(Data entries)
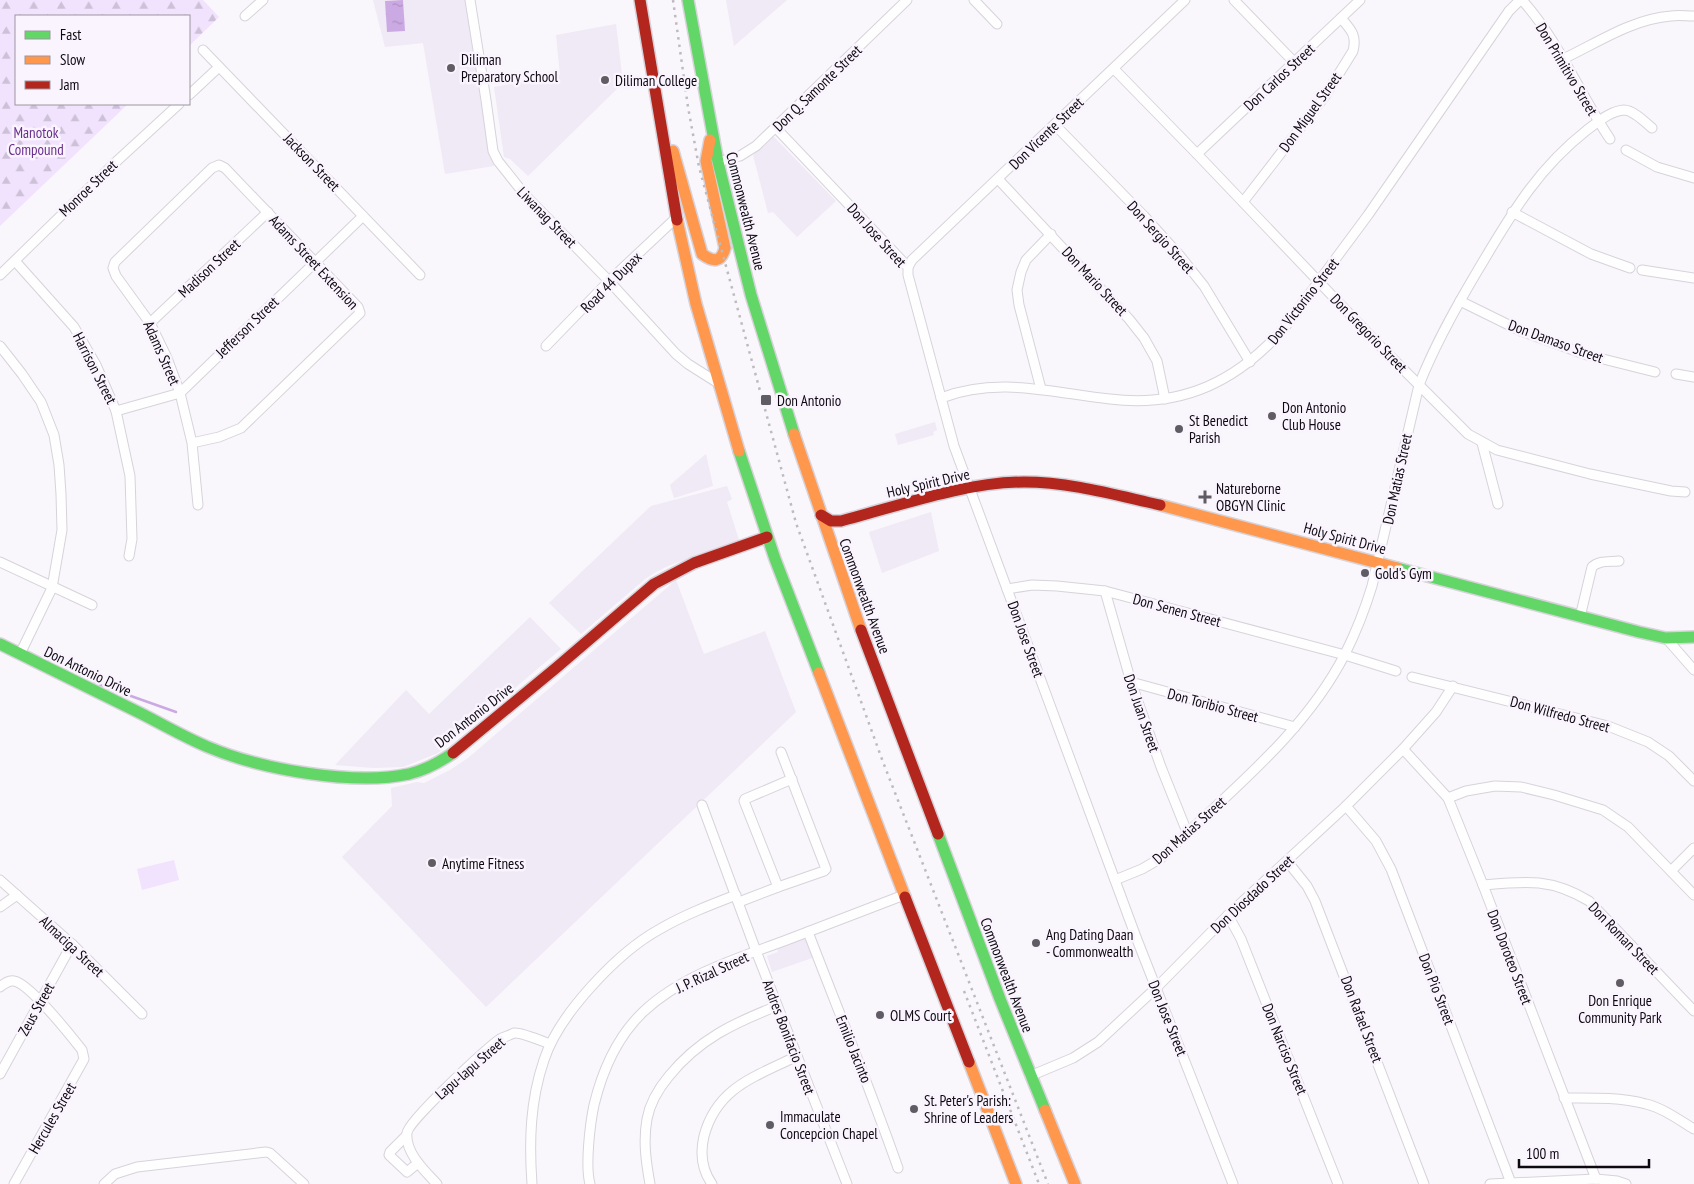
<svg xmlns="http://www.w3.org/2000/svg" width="1694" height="1184" font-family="'PT Sans Narrow',sans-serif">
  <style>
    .built { fill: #f0e9f6 }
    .forest { fill: url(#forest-firs) }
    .garden { fill: #f1e2fd }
    .water { fill: url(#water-ripples) }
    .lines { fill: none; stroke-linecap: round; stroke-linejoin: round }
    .stream { stroke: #cba9e2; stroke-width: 2.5 }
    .street-casing { stroke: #d7d3da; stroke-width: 11 }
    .fast-casing { stroke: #d7d3da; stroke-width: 14 }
    .slow-casing { stroke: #d7d3da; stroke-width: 14 }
    .jam-casing { stroke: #d7d3da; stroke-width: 14 }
    .street { stroke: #fefeff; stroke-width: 9 }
    .fast { stroke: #63d668; stroke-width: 11 }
    .slow { stroke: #ff974d; stroke-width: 11 }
    .jam { stroke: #b3261e; stroke-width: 11 }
    .rail { stroke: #bdbbbd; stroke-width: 2.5; stroke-dasharray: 2.5 5; stroke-linecap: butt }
    .poi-dot { fill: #605c63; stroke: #faf4fe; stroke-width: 2 }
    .labels { text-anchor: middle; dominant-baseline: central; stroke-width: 5; stroke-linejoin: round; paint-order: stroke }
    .poi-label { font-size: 15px; fill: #0e0911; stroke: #faf4fe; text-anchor: start }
    .street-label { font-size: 15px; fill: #0e0911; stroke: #faf4fe }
    .park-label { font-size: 15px; fill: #6a2f8c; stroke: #faf4fe }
  </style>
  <defs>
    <pattern id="forest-firs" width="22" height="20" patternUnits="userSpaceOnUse" patternTransform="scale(1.25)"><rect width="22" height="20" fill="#f1e2fd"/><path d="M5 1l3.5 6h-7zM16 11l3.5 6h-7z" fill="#cdc1d8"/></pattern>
    <pattern id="water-ripples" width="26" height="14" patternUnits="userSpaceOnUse" patternTransform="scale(1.25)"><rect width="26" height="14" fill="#cba9e2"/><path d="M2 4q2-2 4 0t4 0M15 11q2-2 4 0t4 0" fill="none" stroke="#ad90c1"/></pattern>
  </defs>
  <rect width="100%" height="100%" fill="#f9f6fc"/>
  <g class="built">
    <path d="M373,0H466L479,88L494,166L445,174L423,43L385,47Z"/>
    <path d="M726,0H787L734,46Z"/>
    <path d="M616,24L623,83L528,176L510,159L504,157L494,87L560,75L556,35Z"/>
    <path d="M773,136L836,201L797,237L773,212L768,213L753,155Z"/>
    <path d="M935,422L937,430L933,432L934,435L898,445L895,434Z"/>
    <path d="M706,454L713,486L674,498L670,485Z"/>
    <path d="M727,486L732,499L727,502L739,540L668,566L656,572L645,579L581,634L549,603L651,506Z"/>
    <path d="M931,512L939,551L882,573L869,532Z"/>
    <path d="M676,580L704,654L765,631L796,712L486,1007L342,857L392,806L391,788L417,782L424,783L450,770L468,758Z"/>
    <path d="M530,617L561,649L438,753L403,767L373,768L335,765L406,690L429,714Z"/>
    <path d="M808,937L815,957L772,972L767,956L778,952L777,947Z"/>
  </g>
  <path class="forest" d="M0,0H203L219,17L189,46V16H16V104H128L0,226Z"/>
  <path class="garden" d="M174,860L179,880L142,890L137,869Z"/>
  <path class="water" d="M403,0L405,31L387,32L385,1Z"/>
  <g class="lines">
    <path class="stream" d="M83,679L176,712"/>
    <g class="street-casing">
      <g id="street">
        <path d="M470,0L486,100L493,151L498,161L525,195L609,281L676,354L688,364L718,383"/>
        <path d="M974,0L997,24"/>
        <path d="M1234,0L1294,62"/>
        <path d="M1522,0C1559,41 1579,93 1610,139"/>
        <path d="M245,16L263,0"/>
        <path d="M203,50L420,275"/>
        <path d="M1563,59C1597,43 1632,19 1671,16C1678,15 1686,16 1694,16"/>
        <path d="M1114,69L1197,154L1383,349L1468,434L1497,450L1590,474L1671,491L1685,492"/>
        <path d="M189,95L219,67"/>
        <path d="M1055,125L1144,216L1180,256L1204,286L1250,362"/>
        <path d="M776,128L908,267V275L954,446L1136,937L1233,1184"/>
        <path d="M1626,150L1657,167L1694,178"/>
        <path d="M1197,154L1360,0"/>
        <path d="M718,162L740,156L756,146L907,0"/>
        <path d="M998,179L1129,319L1144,338L1157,361L1165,399"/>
        <path d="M1243,202L1325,96L1353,51C1357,35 1351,30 1341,18"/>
        <path d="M1512,212L1591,254L1630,268"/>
        <path d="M15,261L74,327L96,365L116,411L130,476L132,539L129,556"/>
        <path d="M908,267L912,260L1185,0"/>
        <path d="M1642,270L1694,278"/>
        <path d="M0,275L118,160L179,104"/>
        <path d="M1460,301L1521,331L1587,355L1655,372"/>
        <path d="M150,323L268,212"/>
        <path d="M0,346L22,374L41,402L54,435L59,465L61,494L62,530L52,588L20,654"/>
        <path d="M546,346L609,281L676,218"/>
        <path d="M1676,374L1694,377"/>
        <path d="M1041,389L1019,305L1017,290L1021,272L1026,260L1051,234"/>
        <path d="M941,398C998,376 1053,393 1110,399C1183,408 1238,381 1285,327L1368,215L1509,11L1520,0"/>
        <path d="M116,411L180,393L363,216"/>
        <path d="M192,443L219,437L241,428L360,313L358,307L225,168L219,165L212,168L115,262L113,268L116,276L150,323L167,358L180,393L192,443L198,505"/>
        <path d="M1482,443L1498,504"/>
        <path d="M0,562L92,605"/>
        <path d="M1007,589L1032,585L1057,586L1105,591L1345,655L1396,671"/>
        <path d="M1105,591L1131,682L1161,767L1187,832"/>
        <path d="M1580,617L1592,567C1599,560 1609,562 1619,561"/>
        <path d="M1666,638L1694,670"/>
        <path d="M1412,677L1608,726L1648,742L1669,756L1694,781"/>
        <path d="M1131,682L1295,727"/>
        <path d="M1403,749L1448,798L1483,885L1596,1179"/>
        <path d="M1448,798L1466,791L1495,786L1521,787L1554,795L1603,810L1628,827L1694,895"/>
        <path d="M702,805L756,951L847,1184"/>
        <path d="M1346,806L1376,841L1391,869L1511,1183"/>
        <path d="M1287,861L1307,886L1315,901L1424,1184"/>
        <path d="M1671,871L1694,848"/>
        <path d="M0,880L72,944L142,1014"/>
        <path d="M1115,880L1142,869L1161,858C1226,794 1303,736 1345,654C1356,632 1365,609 1372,586L1419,385C1435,344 1456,307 1478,270C1511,215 1536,170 1587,130C1598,122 1610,111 1624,110C1633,110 1645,122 1652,128"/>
        <path d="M1483,885C1526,881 1551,878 1589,901L1694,1011"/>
        <path d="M778,887L744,801L745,799L792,779"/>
        <path d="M739,902L778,887L824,871L826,869L781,752"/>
        <path d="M0,907L17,895"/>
        <path d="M1228,915L1241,939L1338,1184"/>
        <path d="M808,932C838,1010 870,1088 898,1168"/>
        <path d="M0,987C4,984 8,980 14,981C29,983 71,1036 82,1050L84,1059L14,1184"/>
        <path d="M0,1074L72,944"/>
        <path d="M1030,1076L1073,1058L1098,1042L1156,988L1228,915L1346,806L1403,749L1436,712L1453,686"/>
        <path d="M1564,1098C1590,1098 1619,1097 1646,1104C1663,1108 1679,1120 1694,1129"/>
        <path d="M406,1136L390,1152L389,1155L407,1172L418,1163"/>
        <path d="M104,1184L115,1174L137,1167L266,1152L270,1153L304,1184"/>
        <path d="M437,1184C425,1171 405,1153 407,1133C408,1121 486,1049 500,1039C504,1037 510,1035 514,1033C521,1032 542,1041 550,1044"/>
        <path d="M532,1184C529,1142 530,1101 544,1060C559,1014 618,952 660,929C684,915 710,905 736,895"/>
        <path d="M590,1184C585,1166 590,1124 594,1105C602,1072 617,1037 643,1012C681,976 735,959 784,941C824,926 864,910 904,895"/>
        <path d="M650,1184C646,1162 643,1141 647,1119C650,1103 659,1088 669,1076C699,1039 734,1023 777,1006"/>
        <path d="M712,1184C702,1170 700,1153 704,1136C717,1087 755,1077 797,1056"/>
        <path d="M1490,1184L1596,1179L1617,1181L1626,1184"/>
      </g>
    </g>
    <g class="fast-casing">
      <g id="fast">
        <path d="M688,0L718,162L751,295L794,434"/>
        <path d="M739,451L775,559L819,673"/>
        <path d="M1397,568L1639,632L1666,638L1694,637"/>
        <path d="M0,644C47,667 93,690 140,713C162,724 184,737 208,747C260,769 353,786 409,774C425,770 440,762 453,753"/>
        <path d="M938,834L1000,999L1045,1110"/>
      </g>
    </g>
    <g class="slow-casing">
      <g id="slow">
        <path d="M673,151L702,254C713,262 721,263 725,248L706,161L710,140"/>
        <path d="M677,220L696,304L739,451"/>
        <path d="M794,434L861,630"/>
        <path d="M1160,505L1397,568"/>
        <path d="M819,673L905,897"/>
        <path d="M969,1062L1016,1184"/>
        <path d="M1045,1110L1075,1184"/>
      </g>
    </g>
    <g class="jam-casing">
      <g id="jam">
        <path d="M640,0L677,220"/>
        <path d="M821,515L831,521H841C898,506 966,482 1024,482C1070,482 1115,495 1160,505"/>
        <path d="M861,630L938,834"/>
        <path d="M453,753L556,668L654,584L694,563L767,537"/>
        <path d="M905,897L969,1062"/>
      </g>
    </g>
    <use href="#street" class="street"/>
    <use href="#fast" class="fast"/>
    <use href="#slow" class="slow"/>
    <use href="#jam" class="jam"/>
    <g class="rail">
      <path d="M673,0L688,107L699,167L796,523L883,762L1048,1184"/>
      <path d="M964,991L1039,1184"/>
    </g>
  </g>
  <g class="poi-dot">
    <circle cx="451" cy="68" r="5"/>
    <circle cx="605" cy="80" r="5"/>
    <rect x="760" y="394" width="12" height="12" rx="2.5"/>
    <circle cx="1272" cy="416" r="5"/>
    <circle cx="1179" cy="429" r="5"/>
    <path d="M1202.5 489.5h5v5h5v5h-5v5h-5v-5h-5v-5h5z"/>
    <circle cx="1365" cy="573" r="5"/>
    <circle cx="432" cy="863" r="5"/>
    <circle cx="1036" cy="943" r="5"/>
    <circle cx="1620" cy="983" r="5"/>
    <circle cx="880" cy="1015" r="5"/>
    <circle cx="914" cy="1109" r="5"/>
    <circle cx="770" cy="1125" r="5"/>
  </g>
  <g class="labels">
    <g class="poi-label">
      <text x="461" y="59">Diliman<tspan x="461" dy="17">Preparatory School</tspan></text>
      <text x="615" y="80">Diliman College</text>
      <text x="777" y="400">Don Antonio</text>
      <text x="1282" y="407">Don Antonio<tspan x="1282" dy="17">Club House</tspan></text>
      <text x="1189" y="420">St Benedict<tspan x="1189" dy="17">Parish</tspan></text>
      <text x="1216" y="488">Natureborne<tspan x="1216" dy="17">OBGYN Clinic</tspan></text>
      <text x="1375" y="573">Gold's Gym</text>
      <text x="442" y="863">Anytime Fitness</text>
      <text x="1046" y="934">Ang Dating Daan<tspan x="1046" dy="17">- Commonwealth</tspan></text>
      <text x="1620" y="1000" text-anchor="middle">Don Enrique<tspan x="1620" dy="17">Community Park</tspan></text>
      <text x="890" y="1015">OLMS Court</text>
      <text x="924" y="1100">St. Peter's Parish:<tspan x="924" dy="17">Shrine of Leaders</tspan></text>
      <text x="780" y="1116">Immaculate<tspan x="780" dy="17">Concepcion Chapel</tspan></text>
    </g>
    <g class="street-label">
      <text transform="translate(1567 69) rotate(59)">Don Primitivo Street</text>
      <text transform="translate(1279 77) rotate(-43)">Don Carlos Street</text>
      <text transform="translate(817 88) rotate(-44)">Don Q. Samonte Street</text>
      <text transform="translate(1310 112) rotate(-54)">Don Miguel Street</text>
      <text transform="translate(1046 133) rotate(-44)">Don Vicente Street</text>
      <text transform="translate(312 162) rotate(46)">Jackson Street</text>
      <text transform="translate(88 188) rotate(-44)">Monroe Street</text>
      <text transform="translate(746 211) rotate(76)">Commonwealth Avenue</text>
      <text transform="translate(547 217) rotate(46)">Liwanag Street</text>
      <text transform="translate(877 235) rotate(48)">Don Jose Street</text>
      <text transform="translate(1161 237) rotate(48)">Don Sergio Street</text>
      <text transform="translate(314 262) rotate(47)">Adams Street Extension</text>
      <text transform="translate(209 268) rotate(-43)">Madison Street</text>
      <text transform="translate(1095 281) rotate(47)">Don Mario Street</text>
      <text transform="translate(611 282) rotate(-45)">Road 44 Dupax</text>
      <text transform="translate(1303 301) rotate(-52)">Don Victorino Street</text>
      <text transform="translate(247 327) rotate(-44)">Jefferson Street</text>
      <text transform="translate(1369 333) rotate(46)">Don Gregorio Street</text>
      <text transform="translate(1556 341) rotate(20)">Don Damaso Street</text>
      <text transform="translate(162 353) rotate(66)">Adams Street</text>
      <text transform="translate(95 368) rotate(63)">Harrison Street</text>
      <text transform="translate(1397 479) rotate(-78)">Don Matias Street</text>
      <text transform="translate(928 483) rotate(-13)">Holy Spirit Drive</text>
      <text transform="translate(1345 538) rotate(15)">Holy Spirit Drive</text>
      <text transform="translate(865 596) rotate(70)">Commonwealth Avenue</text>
      <text transform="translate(1177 610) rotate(15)">Don Senen Street</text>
      <text transform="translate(1026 639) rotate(70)">Don Jose Street</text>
      <text transform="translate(88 671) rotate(26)">Don Antonio Drive</text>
      <text transform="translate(1213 705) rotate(15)">Don Toribio Street</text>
      <text transform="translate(1142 713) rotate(71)">Don Juan Street</text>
      <text transform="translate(1560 714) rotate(15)">Don Wilfredo Street</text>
      <text transform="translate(474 715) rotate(-38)">Don Antonio Drive</text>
      <text transform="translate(1189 830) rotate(-42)">Don Matias Street</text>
      <text transform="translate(1252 894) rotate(-43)">Don Diosdado Street</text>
      <text transform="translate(1624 938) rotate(46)">Don Roman Street</text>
      <text transform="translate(72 946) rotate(43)">Almaciga Street</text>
      <text transform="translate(1510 957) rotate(69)">Don Doroteo Street</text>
      <text transform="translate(712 972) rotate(-25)">J. P. Rizal Street</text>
      <text transform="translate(1007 975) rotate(69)">Commonwealth Avenue</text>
      <text transform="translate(1437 989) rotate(69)">Don Pio Street</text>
      <text transform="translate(36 1009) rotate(-61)">Zeus Street</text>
      <text transform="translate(1168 1018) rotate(68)">Don Jose Street</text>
      <text transform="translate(1362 1019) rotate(69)">Don Rafael Street</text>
      <text transform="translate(789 1037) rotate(69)">Andres Bonifacio Street</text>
      <text transform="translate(854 1049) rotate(68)">Emilio Jacinto</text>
      <text transform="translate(1285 1049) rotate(68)">Don Narciso Street</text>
      <text transform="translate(470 1068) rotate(-41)">Lapu-lapu Street</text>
      <text transform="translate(52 1118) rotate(-60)">Hercules Street</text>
    </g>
    <g class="park-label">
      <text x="36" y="132">Manotok<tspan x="36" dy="17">Compound</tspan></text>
    </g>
  </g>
  <rect x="15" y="15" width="175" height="90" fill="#faf4fe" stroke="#9c969f"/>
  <rect x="25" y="31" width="25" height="8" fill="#63d668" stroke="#9c969f"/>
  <text x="60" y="40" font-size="15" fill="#0e0911">Fast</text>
  <rect x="25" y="56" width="25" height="8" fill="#ff974d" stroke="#9c969f"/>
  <text x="60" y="65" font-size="15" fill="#0e0911">Slow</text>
  <rect x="25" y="81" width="25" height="8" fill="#b3261e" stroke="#9c969f"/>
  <text x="60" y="90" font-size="15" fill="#0e0911">Jam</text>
  <path d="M1519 1159v8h130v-8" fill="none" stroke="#0e0911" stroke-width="2.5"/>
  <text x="1526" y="1159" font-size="15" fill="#0e0911" stroke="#faf4fe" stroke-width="4" paint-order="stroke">100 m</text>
</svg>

=== Your objective ===
If the string "labels" is in a line of the entries, pick that line out.

=== Completed exercise ===
    .labels { text-anchor: middle; dominant-baseline: central; stroke-width: 5; stroke-linejoin: round; paint-order: stroke }
  <g class="labels">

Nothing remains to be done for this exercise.